Saved entries:
◆ ◆ ◆ ◆ ◆ ◆ ◆

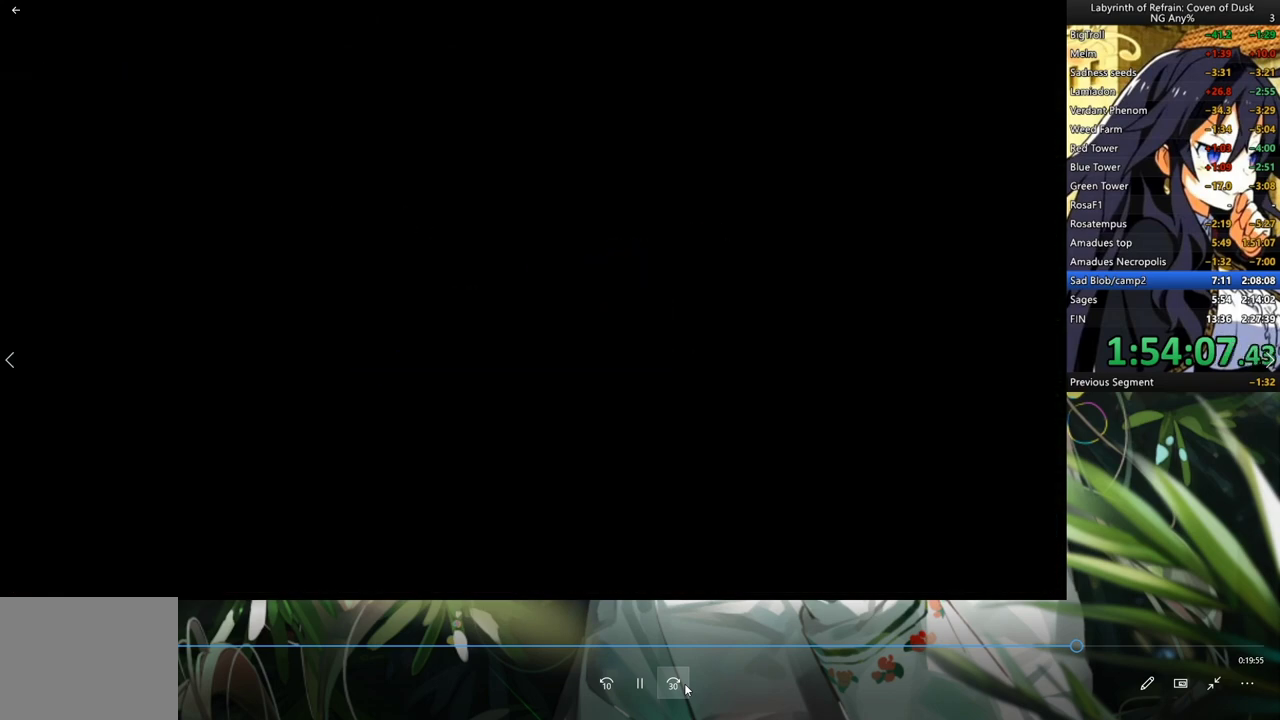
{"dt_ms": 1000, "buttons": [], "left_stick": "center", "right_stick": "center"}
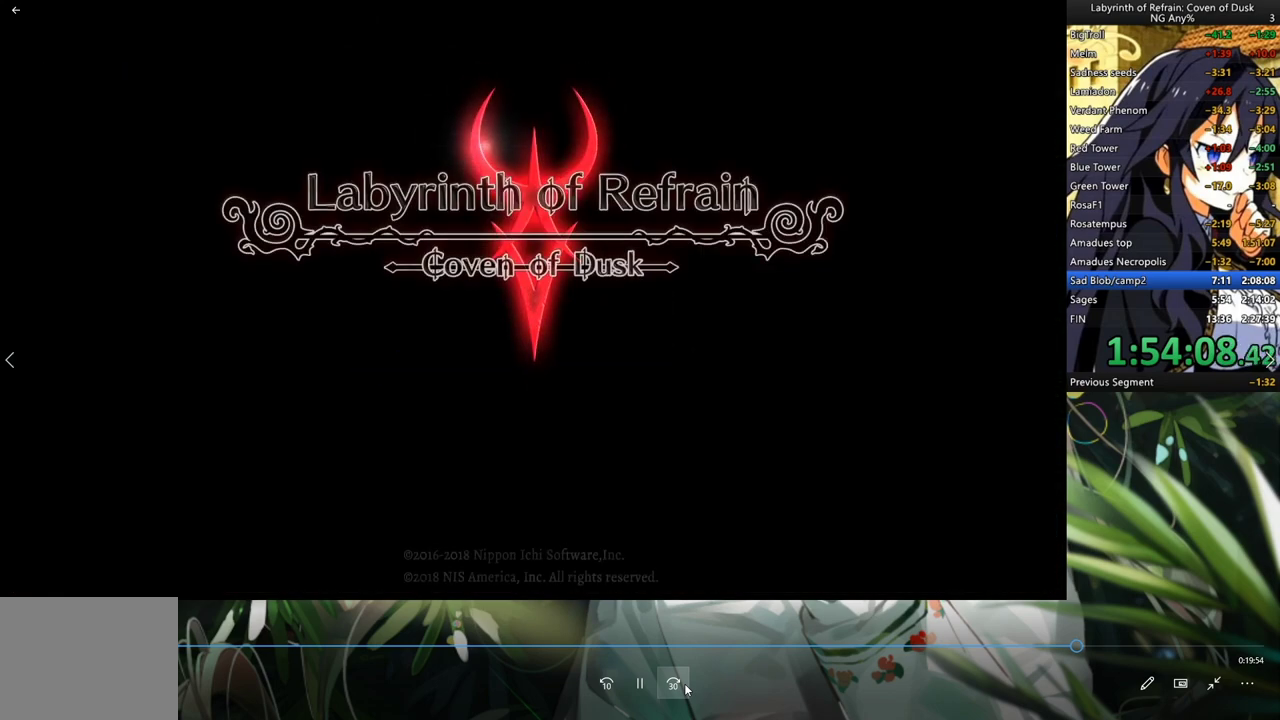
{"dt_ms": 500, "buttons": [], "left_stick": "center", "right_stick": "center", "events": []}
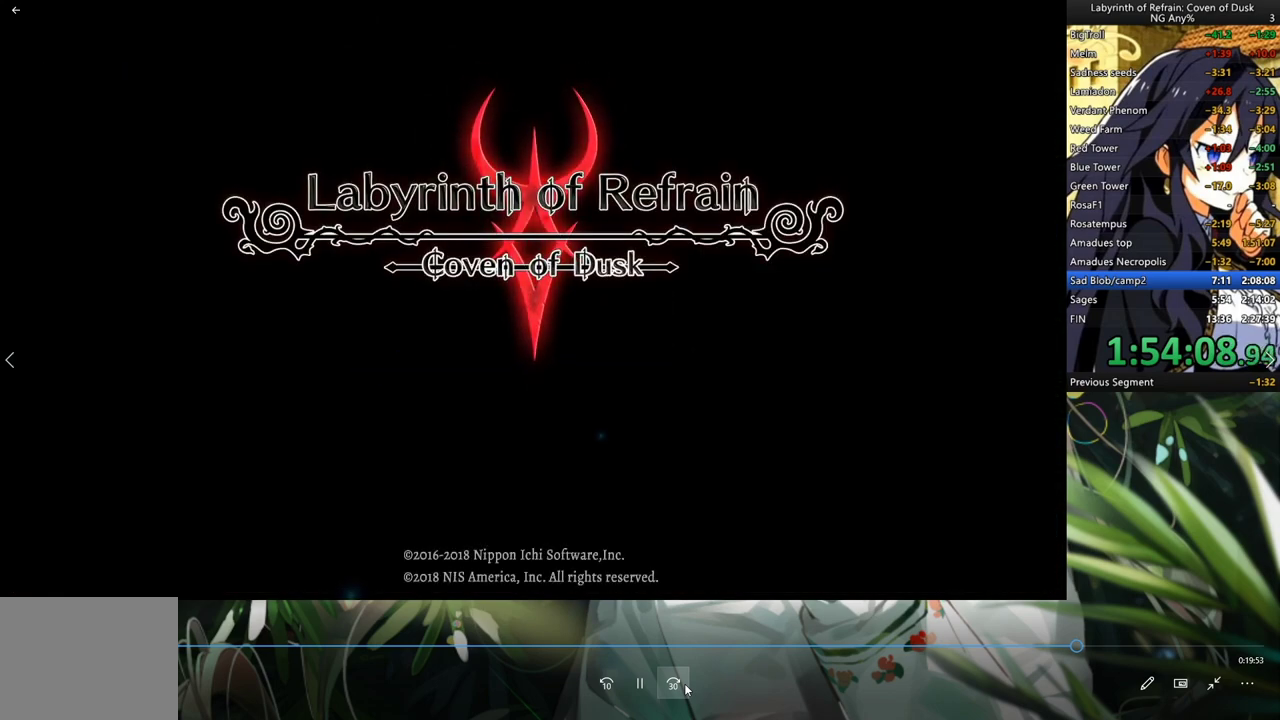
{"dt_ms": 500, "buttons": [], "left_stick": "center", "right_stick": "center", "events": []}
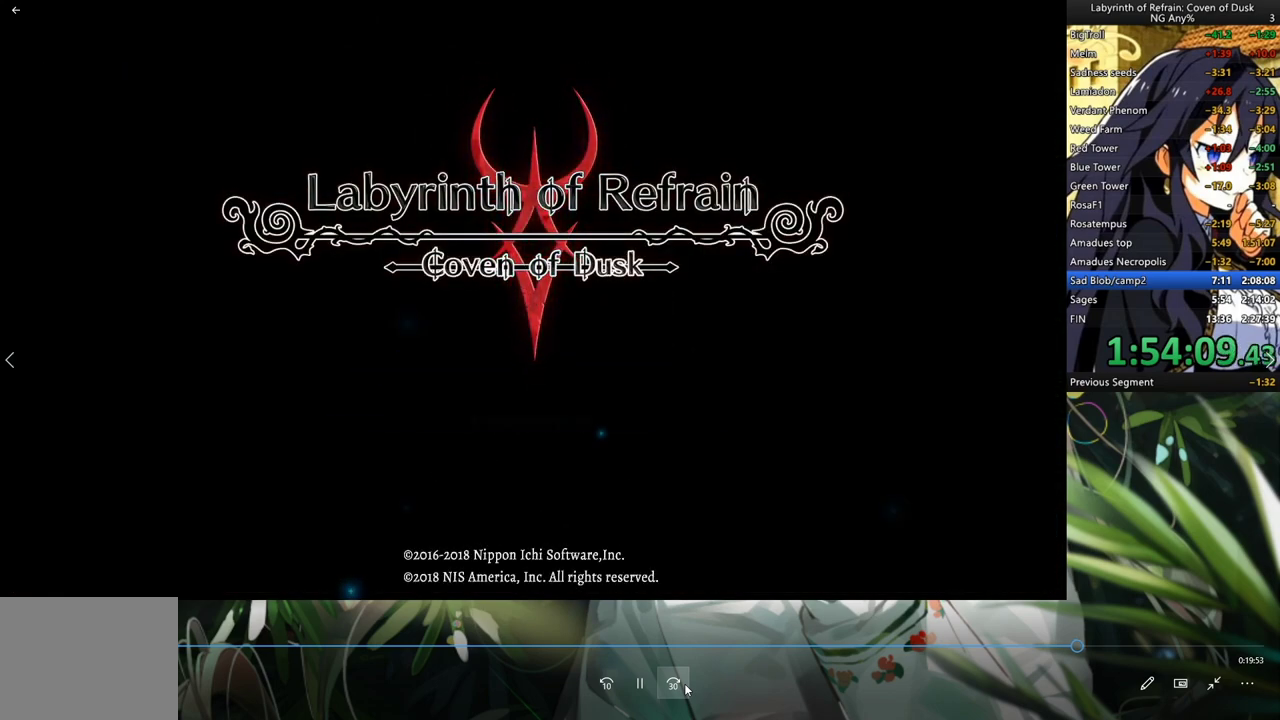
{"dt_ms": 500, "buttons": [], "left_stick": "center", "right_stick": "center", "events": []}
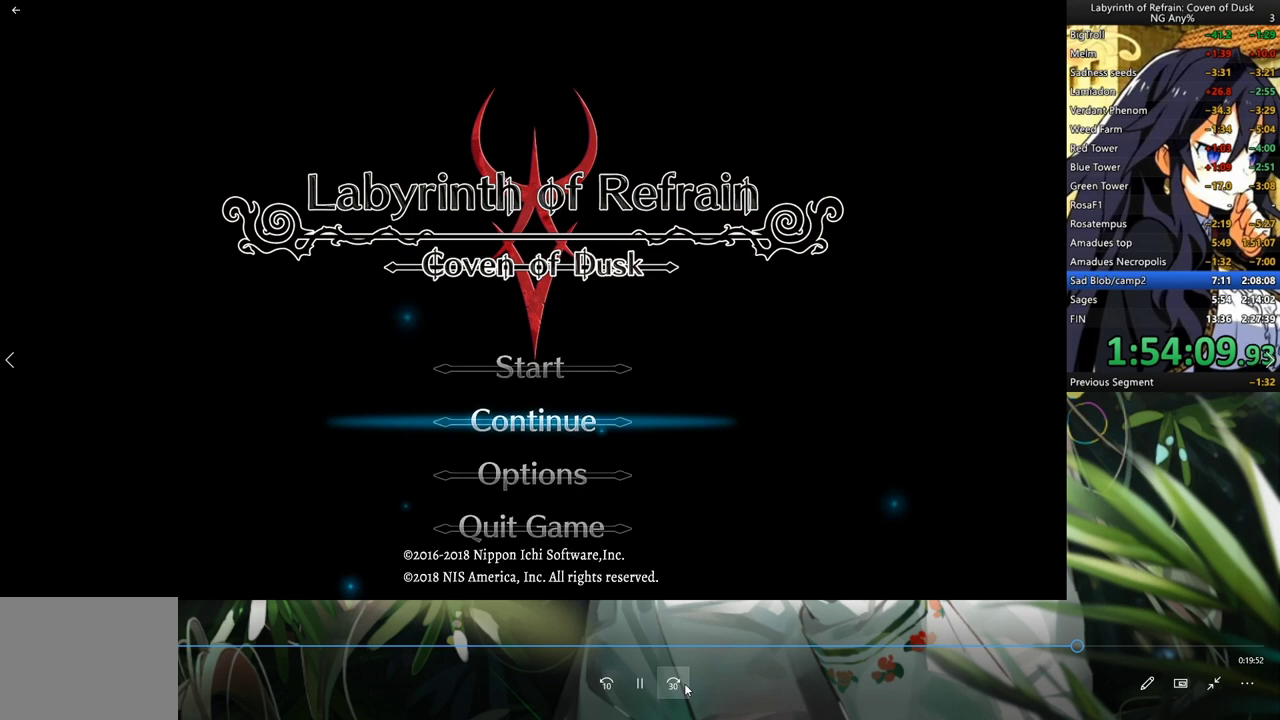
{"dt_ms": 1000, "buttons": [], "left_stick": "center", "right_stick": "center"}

◆ ◆ ◆ ◆ ◆ ◆ ◆

- [What is being asked] Every line above must be printed again exactly, pictures excluded.

- [Answer section]
{"dt_ms": 1000, "buttons": [], "left_stick": "center", "right_stick": "center"}
{"dt_ms": 500, "buttons": [], "left_stick": "center", "right_stick": "center", "events": []}
{"dt_ms": 500, "buttons": [], "left_stick": "center", "right_stick": "center", "events": []}
{"dt_ms": 500, "buttons": [], "left_stick": "center", "right_stick": "center", "events": []}
{"dt_ms": 1000, "buttons": [], "left_stick": "center", "right_stick": "center"}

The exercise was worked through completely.